The U.S. Chamber of Commerce rebuffed Trump’s suggestion and urged China and the United States to quickly reach a deal in the long-running trade issue. “While we share the president’s frustration, we believe that continued, constructive engagement is the right way forward,” the group said.
Experts said tax policy changes and sanctions could be used to restrict or reduce U.S. business activity in China, but it would take years to disentangle the world’s two largest economies. The consequences of a complete break to the world economy would be severe, they said.
China, for instance, holds $1.11 trillion in U.S. Treasury securities.
For many products sold in the United States, there are few alternatives to Chinese production, and shifting production for major goods produced there could take years and be expensive.
American companies could also sue the U.S. government in response to any order to shutter plants in China. The most effective option for Trump would be to restrict federal procurement from any companies that do business in China.

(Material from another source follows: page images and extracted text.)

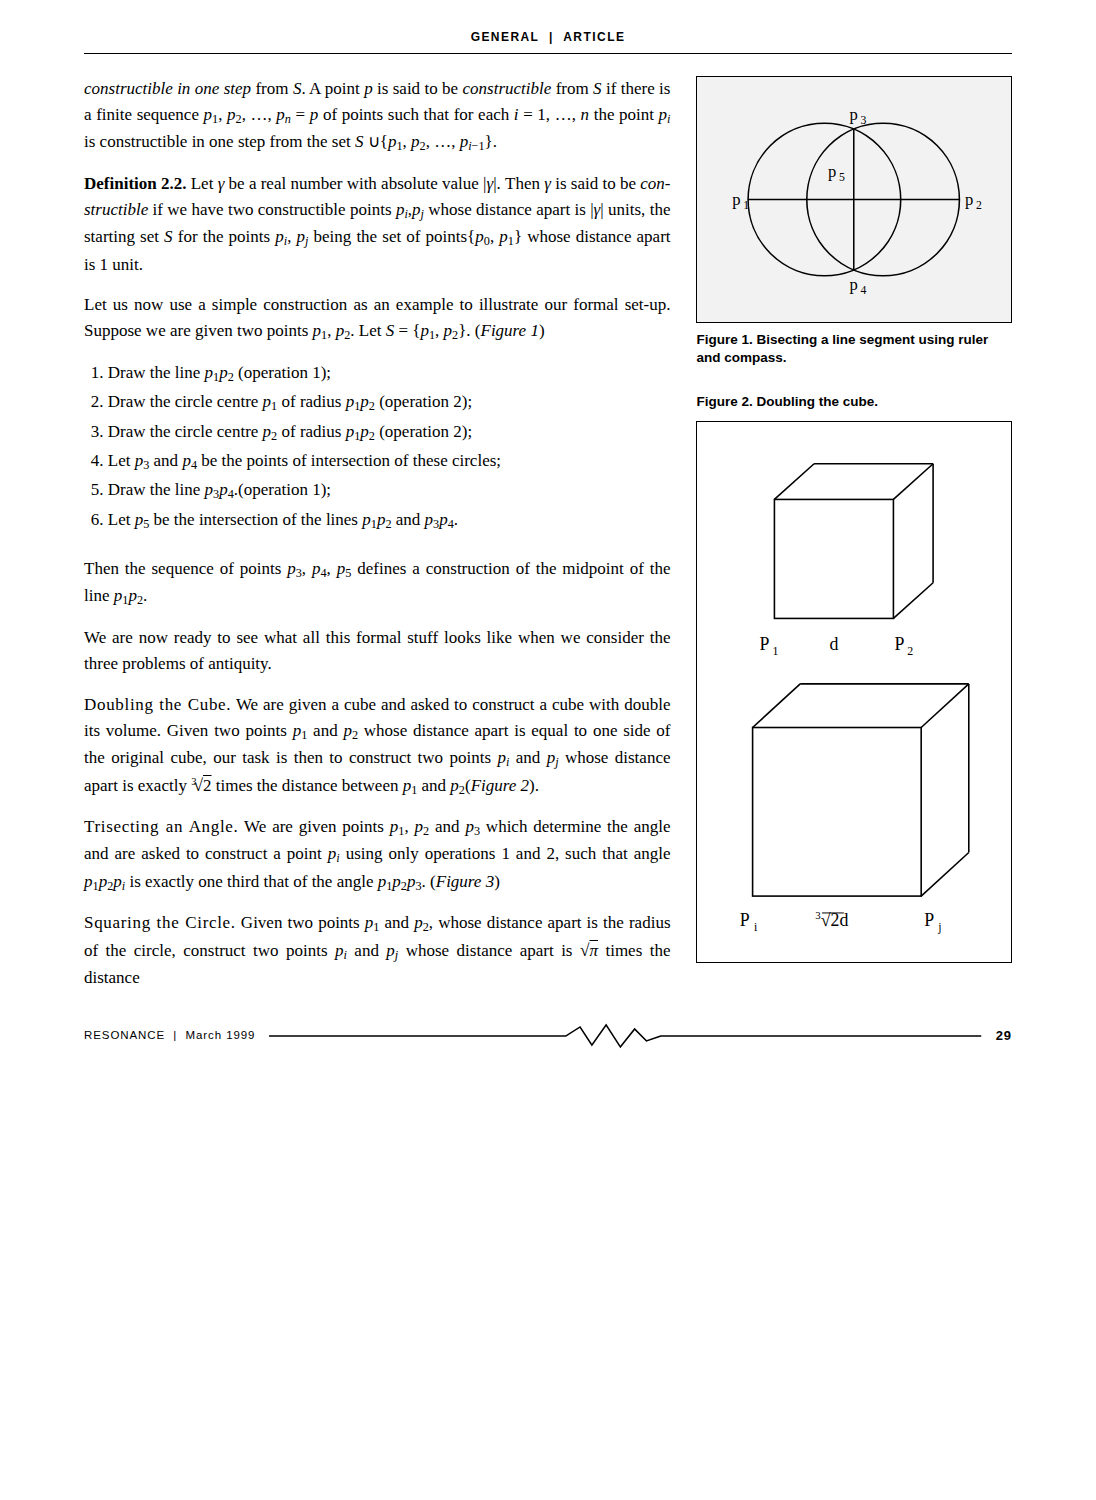GENERAL | ARTICLE
constructible in one step from S. A point p is said to be constructible from S if there is a finite sequence p1, p2, …, pn = p of points such that for each i = 1, …, n the point pi is constructible in one step from the set S ∪{p1, p2, …, pi−1}.
Definition 2.2. Let γ be a real number with absolute value |γ|. Then γ is said to be constructible if we have two constructible points pi,pj whose distance apart is |γ| units, the starting set S for the points pi, pj being the set of points{p0, p1} whose distance apart is 1 unit.
Let us now use a simple construction as an example to illustrate our formal set-up. Suppose we are given two points p1, p2. Let S = {p1, p2}. (Figure 1)
Draw the line p1p2 (operation 1);
Draw the circle centre p1 of radius p1p2 (operation 2);
Draw the circle centre p2 of radius p1p2 (operation 2);
Let p3 and p4 be the points of intersection of these circles;
Draw the line p3p4.(operation 1);
Let p5 be the intersection of the lines p1p2 and p3p4.
Then the sequence of points p3, p4, p5 defines a construction of the midpoint of the line p1p2.
We are now ready to see what all this formal stuff looks like when we consider the three problems of antiquity.
Doubling the Cube.
We are given a cube and asked to construct a cube with double its volume. Given two points p1 and p2 whose distance apart is equal to one side of the original cube, our task is then to construct two points pi and pj whose distance apart is exactly 3√2 times the distance between p1 and p2(Figure 2).
Trisecting an Angle.
We are given points p1, p2 and p3 which determine the angle and are asked to construct a point pi using only operations 1 and 2, such that angle p1p2pi is exactly one third that of the angle p1p2p3. (Figure 3)
Squaring the Circle.
Given two points p1 and p2, whose distance apart is the radius of the circle, construct two points pi and pj whose distance apart is √π times the distance
p 3 p 4 p 1 p 2 p 5
Figure 1. Bisecting a line segment using ruler and compass.
Figure 2. Doubling the cube.
P 1 d P 2 P i 3√2d P j
RESONANCE | March 1999
29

That would hit companies like Boeing Co, Apple and General Motors, which are both big U.S. contractors and have large business interests in China.
Bill Reinsch, a former senior Commerce Department official, said Trump had limited options to force U.S. companies to quit China, and it would make little economic sense.
“We can’t be a market economy and do that,” Reinsch said. “No one’s going to pay attention to it anyway. Companies do what they’re going to do.”
Many U.S. companies have already begun moving some operations out of China due to rising labor costs. But others, including General Motors, have large plants there to supply the Chinese market. They would resist any pressure to close their facility there, given the size and importance of the Chinese market, Reinsch said.
Last week, Trump backed off his Sept. 1 deadline for 10% tariffs on remaining Chinese imports, delaying duties on cellphones, laptops and other consumer goods.
The U.S. Trade Representative’s Office delayed tariffs on more than half the $300 billion in Chinese-made goods telling companies the delay covered product categories where China supplies more than 75 percent of total U.S. imports.